Modes under transformation Let $f_{X}(x)$ be the  probability density function of the continuous random variable $X$. Suppose that the function $g:\mathbb{R}\rightarrow\mathbb{R}$ is differentiable and monotonic and define a new random variable $Y$, s.t. $X = g(Y)$. The corresponding probability density function for $Y$ is then given by
\begin{align}
f_{Y}(y) = f_{X}(g(y))\left|g^{\prime}(y)\right|.
\end{align}
Let $\hat{y}$ be a mode of $f_{Y}(y)$. Show that $g(\hat{y})$ is not necessarily a mode of $f_{X}(x)$, but is a mode of $f_{X}(x)$ if $g$ is linear. 

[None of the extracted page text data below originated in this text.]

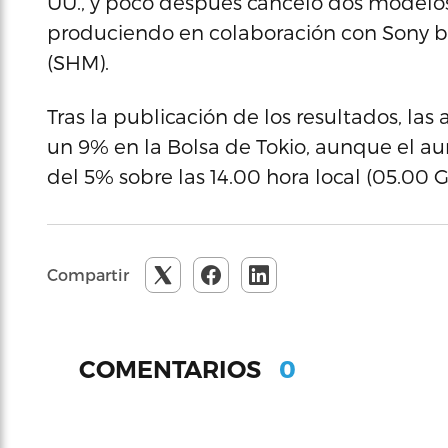
UU., y poco después canceló dos modelos
produciendo en colaboración con Sony b
(SHM).
Tras la publicación de los resultados, las
un 9% en la Bolsa de Tokio, aunque el 
del 5% sobre las 14.00 hora local (05.00 G
Compartir
0
COMENTARIOS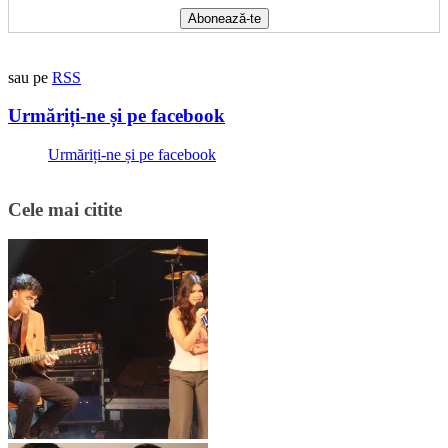
sau pe
RSS
Urmăriți-ne și pe facebook
Urmăriți-ne și pe facebook
Cele mai citite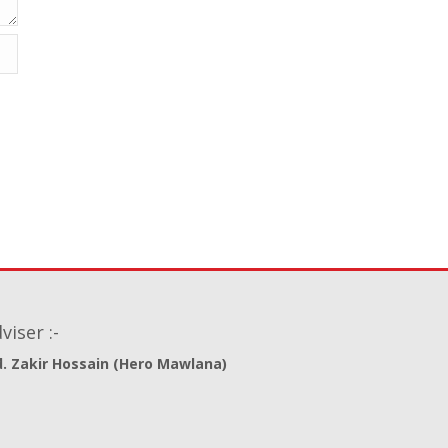
viser :-
. Zakir Hossain (Hero Mawlana)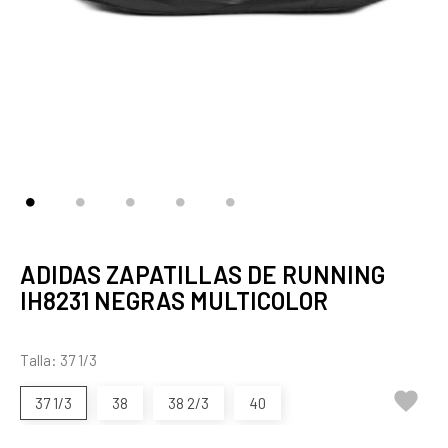
ADIDAS ZAPATILLAS DE RUNNING
IH8231 NEGRAS MULTICOLOR
Talla: 37 1/3

37 1/3
38
38 2/3
40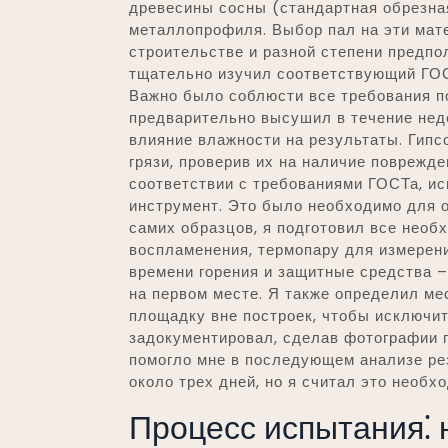
древесины сосны (стандартная обрезная
металлопрофиля. Выбор пал на эти мат
строительстве и разной степени предпо
тщательно изучил соответствующий ГОС
Важно было соблюсти все требования по
предварительно высушил в течение нед
влияние влажности на результаты. Гипс
грязи, проверив их на наличие поврежде
соответствии с требованиями ГОСТа, и
инструмент. Это было необходимо для 
самих образцов, я подготовил все необ
воспламенения, термопару для измерен
времени горения и защитные средства –
на первом месте. Я также определил ме
площадку вне построек, чтобы исключит
задокументировал, сделав фотографии 
помогло мне в последующем анализе рез
около трех дней, но я считал это необ
Процесс испытания⁚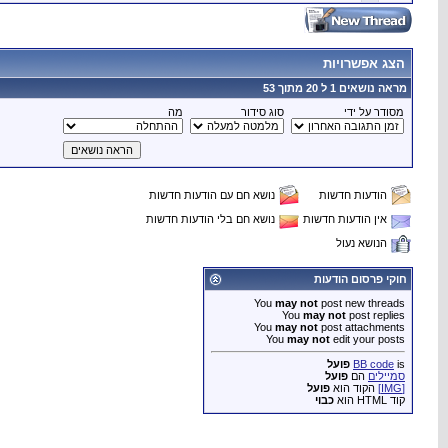
הצג אפשרויות
מראה נושאים 1 ל 20 מתוך 53
מסודר על ידי
סוג סידור
מה
הודעות חדשות
נושא חם עם הודעות חדשות
אין הודעות חדשות
נושא חם בלי הודעות חדשות
הנושא נעול
חוקי פרסום הודעות
You
may not
post new threads
You
may not
post replies
You
may not
post attachments
You
may not
edit your posts
is
BB code
פועל
סמיילים
הם
פועל
[IMG]
הקוד הוא
פועל
קוד HTML הוא
כבוי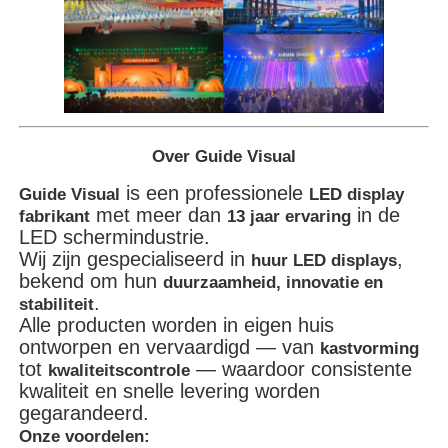
Over Guide Visual
is een professionele
Guide Visual
LED display
met meer dan
in de
fabrikant
13 jaar ervaring
LED schermindustrie.
Wij zijn gespecialiseerd in
,
huur LED displays
bekend om hun
duurzaamheid, innovatie en
.
stabiliteit
Alle producten worden in eigen huis
ontworpen en vervaardigd — van
kastvorming
tot
— waardoor consistente
kwaliteitscontrole
kwaliteit en snelle levering worden
gegarandeerd.
Onze voordelen: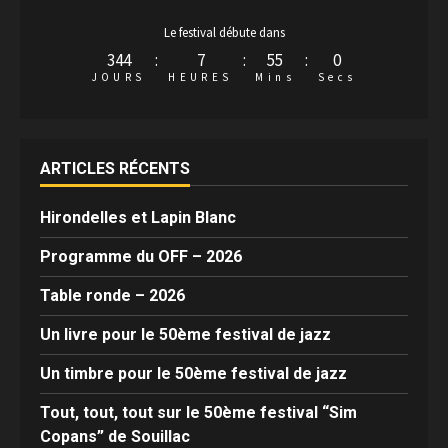
Le festival débute dans
344
:
7
:
54
:
59
JOURS
HEURES
Mins
Secs
ARTICLES RÉCENTS
Hirondelles et Lapin Blanc
Programme du OFF – 2026
Table ronde – 2026
Un livre pour le 50ème festival de jazz
Un timbre pour le 50ème festival de jazz
Tout, tout, tout sur le 50ème festival “Sim
Copans” de Souillac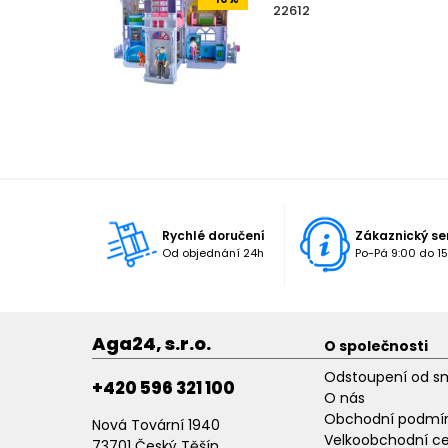
22612
Rychlé doručení
Zákaznický se
Od objednání 24h
Po-Pá 9:00 do 15
Aga24, s.r.o.
O společnosti
Odstoupení od s
+420 596 321 100
O nás
Obchodní podmí
Nová Tovární 1940
Velkoobchodní c
73701 Český Těšín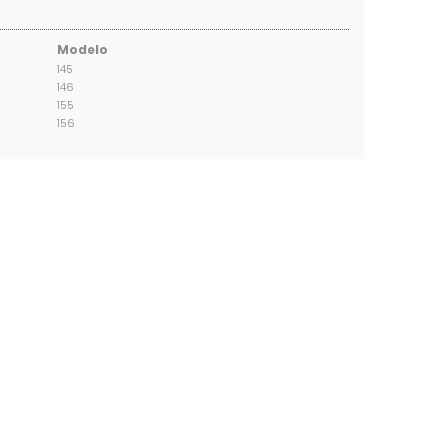
Modelo
145
146
155
156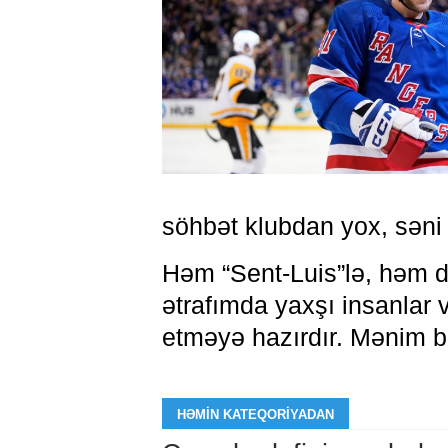
söhbət klubdan yox, səni
Həm “Sent-Luis”lə, həm d
ətrafımda yaxşı insanlar 
etməyə hazırdır. Mənim b
HƏMIN KATEQORIYADAN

Additional assumptions may be added as needed, e.g. differentiability, unimodality, concavity etc, to simplify the proof.

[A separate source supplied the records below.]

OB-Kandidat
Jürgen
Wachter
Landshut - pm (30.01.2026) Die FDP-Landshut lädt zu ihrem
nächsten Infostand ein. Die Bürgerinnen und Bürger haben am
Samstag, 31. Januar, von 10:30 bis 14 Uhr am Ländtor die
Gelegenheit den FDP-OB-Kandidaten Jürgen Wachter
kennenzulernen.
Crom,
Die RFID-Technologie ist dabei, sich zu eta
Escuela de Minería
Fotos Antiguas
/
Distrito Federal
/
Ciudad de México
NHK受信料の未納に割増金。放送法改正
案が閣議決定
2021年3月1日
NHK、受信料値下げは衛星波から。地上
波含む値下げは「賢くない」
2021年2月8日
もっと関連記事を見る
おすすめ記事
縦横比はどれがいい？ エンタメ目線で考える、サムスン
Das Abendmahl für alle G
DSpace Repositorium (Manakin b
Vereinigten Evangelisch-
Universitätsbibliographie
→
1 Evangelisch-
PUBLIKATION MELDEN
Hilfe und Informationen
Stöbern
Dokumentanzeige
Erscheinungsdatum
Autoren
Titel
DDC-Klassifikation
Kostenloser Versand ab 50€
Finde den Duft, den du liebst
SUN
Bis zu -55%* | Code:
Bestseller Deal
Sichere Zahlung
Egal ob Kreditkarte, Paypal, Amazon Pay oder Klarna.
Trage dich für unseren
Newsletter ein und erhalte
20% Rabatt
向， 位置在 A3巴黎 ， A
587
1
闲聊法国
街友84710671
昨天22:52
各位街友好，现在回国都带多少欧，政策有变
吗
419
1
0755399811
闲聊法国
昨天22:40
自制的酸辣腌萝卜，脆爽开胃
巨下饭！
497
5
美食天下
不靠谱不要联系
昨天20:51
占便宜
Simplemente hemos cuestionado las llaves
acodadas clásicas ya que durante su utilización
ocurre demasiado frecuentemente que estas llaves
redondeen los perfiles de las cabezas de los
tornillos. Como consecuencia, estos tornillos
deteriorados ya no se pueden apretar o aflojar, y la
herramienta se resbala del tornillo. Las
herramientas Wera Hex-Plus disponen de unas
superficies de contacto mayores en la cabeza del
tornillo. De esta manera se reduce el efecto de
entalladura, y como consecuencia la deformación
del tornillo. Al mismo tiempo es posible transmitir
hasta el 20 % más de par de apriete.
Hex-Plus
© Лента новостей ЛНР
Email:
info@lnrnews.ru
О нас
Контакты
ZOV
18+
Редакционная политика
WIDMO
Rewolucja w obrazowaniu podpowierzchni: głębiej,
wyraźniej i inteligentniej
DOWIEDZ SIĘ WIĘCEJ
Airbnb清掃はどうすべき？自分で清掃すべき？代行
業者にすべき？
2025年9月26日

This comes from Bishop, Pattern Recognition And Machine Learning, 2006:

There is also an assosiated exercise that goes with this paragraph:

What I want to do is to make the statement more formal/rigorous. 

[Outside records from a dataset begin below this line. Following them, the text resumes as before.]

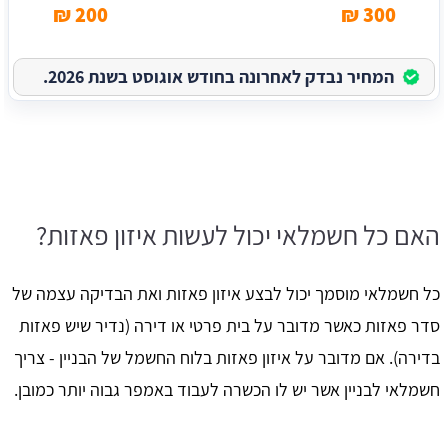
200 ₪
300 ₪
המחיר נבדק לאחרונה בחודש אוגוסט בשנת 2026.
האם כל חשמלאי יכול לעשות איזון פאזות?
כל חשמלאי מוסמך יכול לבצע איזון פאזות ואת הבדיקה עצמה של
סדר פאזות כאשר מדובר על בית פרטי או דירה (נדיר שיש פאזות
בדירה). אם מדובר על איזון פאזות בלוח החשמל של הבניין - צריך
חשמלאי לבניין אשר יש לו הכשרה לעבוד באמפר גבוה יותר כמובן.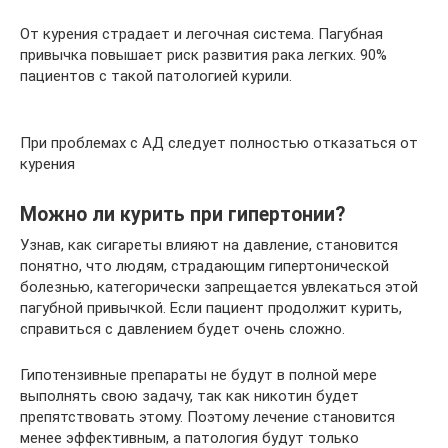
От курения страдает и легочная система. Пагубная
привычка повышает риск развития рака легких. 90%
пациентов с такой патологией курили.
При проблемах с АД следует полностью отказаться от
курения
Можно ли курить при гипертонии?
Узнав, как сигареты влияют на давление, становится
понятно, что людям, страдающим гипертонической
болезнью, категорически запрещается увлекаться этой
пагубной привычкой. Если пациент продолжит курить,
справиться с давлением будет очень сложно.
Гипотензивные препараты не будут в полной мере
выполнять свою задачу, так как никотин будет
препятствовать этому. Поэтому лечение становится
менее эффективным, а патология будут только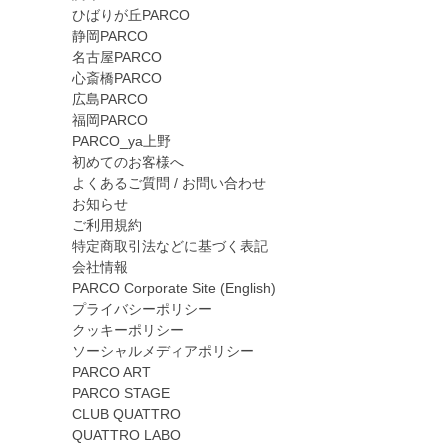
ひばりが丘PARCO
静岡PARCO
名古屋PARCO
心斎橋PARCO
広島PARCO
福岡PARCO
PARCO_ya上野
初めてのお客様へ
よくあるご質問 / お問い合わせ
お知らせ
ご利用規約
特定商取引法などに基づく表記
会社情報
PARCO Corporate Site (English)
プライバシーポリシー
クッキーポリシー
ソーシャルメディアポリシー
PARCO ART
PARCO STAGE
CLUB QUATTRO
QUATTRO LABO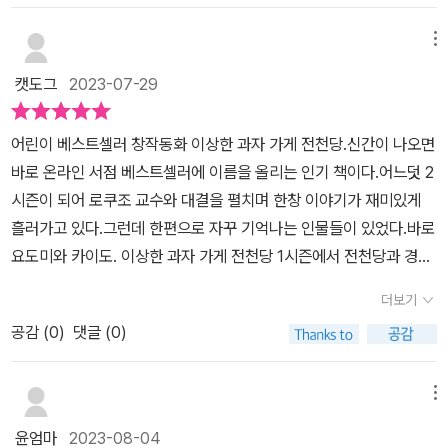
머나' 싶더라구요 ㅎㅎ​​​​이번에 전천당 18권이 나오면서 함께 출간된수
는 카이도를 만나서 천옥원으로 온 뒤 고민도 없이롤러코스터를 택하
상한 놀이공원 천옥원은전천당 시리즈 처럼 천옥원을 중심으로 6가
메뉴
고 고함을 한 번도 안 질러서새로운 코스로 다시 타게 됩니다.​신지는
지의 에피소드가옴니버스 형식으로 구성되어 있는 책이랍니다.^^​놀
더 무서운 롤러코스터를 타다 피에로를 보자지난날 자신이 잘못한 일
캣도그
2023-07-29
이공원에서 볼 수 있는 다양한 소재들을 담고 있는데아이들이 좋아하
들을 떠올리게 됩니다그런데 신지는 반성은커녕 남들을 비난하죠그
는 놀이공원을무서운 공간으로 상상하게 되어 더 소름이 쫙 돋았어
러자 스피커에서 말이 나옵니다지난 날들을 반성하지 않았습니다이
어린이 베스트셀러 창작동화 이상한 과자 가게 전천당.신간이 나오면
요.그러면서 빠져들게 되는 스토리가역시 히로시마 레이코님이라는
제 지옥에 뱃속 코스를 즐겨 주십시오그 뒤로 신지를 본 사람은 없었
바로 온라인 서점 베스트셀러에 이름을 올리는 인기 책이다.어느덧 2
생각이 들었답니다.두근두근 대관람차, 지옥의 롤러코스터, 중독 팝
다...아이는 읽으면서 얼마나 재미있으면 어떻게 이럴 수 있지하면서
시즌이 되어 로쿠조 교수와 대결을 펼치며 한창 이야기가 재미있게
콘, 어느 과자 가게에서,마령의 점술집, 바이바이 회전목마, 밤바람 골
쉽지 않고 이야기해준다고 바쁘네요.란은 불평을 하며 카이도를 만나
흘러가고 있다.그런데 한편으로 자꾸 기억나는 인물들이 있었다.​바로
목 극장 ​​전천당이 희망을 주는 이야기가 가득했다면천옥원은 그에 반
천옥원으로 오게 됩니다란이 관심을 돌린 것은 과자가게 거기에서중
요도미와 카이도. 이상한 과자 가게 전천당 1시즌에서 전천당과 경쟁
하는 이야기가 가득합니다^^​천옥원의 주인이 카이도이기에.... 밝은
독 팝콘을 사게 됩니다.​카이도를 만나 돌아와서는 자기가 싫어하는
하는 과자가게 화앙당을 운영했던 요도미.그리고 잠깐씩 등장해서 놀
이야기를 기대할 수 없지요 ㅎㅎ이번 책에서는 전천당의 베니코와 요
더보기
사람에게먹이기로 하지만 실수로 팝콘을 떨어뜨려서팝콘을 먹어 버
이공원을 운영한다고 했던 카이도.카이도 분량이 너무 적었는데 놀이
도미도 등장하기에번외편임을 더 실감나게 했답니다~!!​아무나 볼 수
리면서 중독이 되어 버리게 되죠​그러자 카이도가 나타나 솔깃한 제안
공감 (
0
)
댓글 (0)
공원을 운영한다하기에 '카이도의 놀이공원은 어떤 곳일까?' 라는 생
없는, 초대받은 손님들만 갈 수 있는특별한 놀이공원 천옥원!이 곳은
(유혹)을 하죠중독 팝콘을 계속 먹게 해줄 테니 천옥원에 직원이 되어
각을 했었다.화앙당이야 전천당과 반대되는 이미지라 크게 궁금하지
밤에만 열리고 오고 가는 길 모두카이도가 데려다주는 ㅋㅋ신비롭고
달라고 제안을 하기 시작합니다.​란은 천옥원에 직원으로 들어가서 팝
않았는데, 카이도의 놀이공원 천옥원은 어떤 곳일지 항상 궁금했다.​
메뉴
즐거운! 또 특별한 장소랍니다.​천옥원을 가기 위해선 티켓을 소지해
콘을 원 없이먹을 수 있을까요? 아니면 다른 이야기가 숨어 있을까
그리고 드디어 확인하게 되었다.<수상한 놀이공원 천옥원>전천당을
야 하고이곳에 갈지 말지는 강요가 아닌 스스로의 선택으로 결정 된
윤엄마
2023-08-04
요?이렇게 카이도는 천옥원에 사람을 데려와 기구들을체험하게 하는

 A: In the case of a linear transformation
$$
g(y) = ay + b,
$$
you see that $|g'(x)| = |a|,$ hence:
$$
f_X(x) = f_Y(a^{-1}(x-b))|a|^{-1}
$$
This is just a shift and a rescaling of the function, hence it does not change the points that attain the maxima, it just shifts them around and changes the value of the maximum.
In my opinion the simplest way to see this is to convince yourself through a picture. In any case you can see this analytically: suppose $\hat{y}$ is the mode for $f_Y.$ Then
$$
f_Y(y) \le f_Y(\hat{y}), \ \forall y \in \mathbb{R}.
$$
Thus
$$
|a|^{-1}f_Y(y) \le |a|^{-1}f_Y(\hat{y}) , \ \forall y \in \mathbb{R}.
$$
and thus, since 
$$
y = a^{-1}(g(y)-b)
$$
we find that by calling $x = g(y),\  \hat{x} = g(\hat{y})$:
$$
f_X(x) = |a|^{-1}f_Y(a^{-1}(x-b)) \le |a|^{-1}f_Y(a^{-1}(\hat{x}-b)) = f_X(\hat{x}), \ \forall x \in \mathbb{R}.
$$
Proving that $\hat{x}$ is a mode for $f_X.$
For a counterexample just consider a normally distributed r.v. $Y \sim N(0,1).$ Take $g(y) = e^y.$ Then $X= g(Y)$ has lognormal distribution. The mode of the lognormal with paramteres $(0,1)$ is $$\hat{x} = e^{-1} \neq 1 = g(0) = g(\hat{y}).$$